A New Approach for Arabic Named Entity
Recognition
Wahiba Karaa and Thabet
Slimani
College of Computers and
Information Technology, Taif University, KSA
Abstract:
A Named Entity Recognition (NER) plays a noteworthy
role in Natural Language Processing (NLP) research, since it makes available
the detection of proper nouns in unstructured texts. NER makes easier
searching, retrieving, and extracting information seeing as the significant
information in texts is usually sited around proper names. This paper suggests
an efficient approach that can identify Named Entities (NE) in Arabic texts
without the need for morphological or syntactic analysis or gazetteers. The
goal of our approach is to provide a general framework for Arabic NE
recognition. Within this framework; the system learns the recognition of NE automatically
and induces NE systematically, starting from sample NE instances as seeds.

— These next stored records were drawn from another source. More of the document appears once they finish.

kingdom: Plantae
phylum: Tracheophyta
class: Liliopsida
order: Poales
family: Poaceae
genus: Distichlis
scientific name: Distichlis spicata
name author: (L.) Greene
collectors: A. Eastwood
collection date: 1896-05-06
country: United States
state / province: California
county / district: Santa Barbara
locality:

This
method takes advantage from the web, the approach learns from a web corpus. The
seeds are used to identify the contexts in the web denoting NE and then the
contexts identify new NE. Thorough experimental evaluation of our approach, the
performances measured by recall, precision and f-measure conducted to recognize
NE are promising. We obtained an overall rate of F-measure equal to 83%.
Keywords: Arabic NE,
machine learning, web document, information retrieval, information extraction.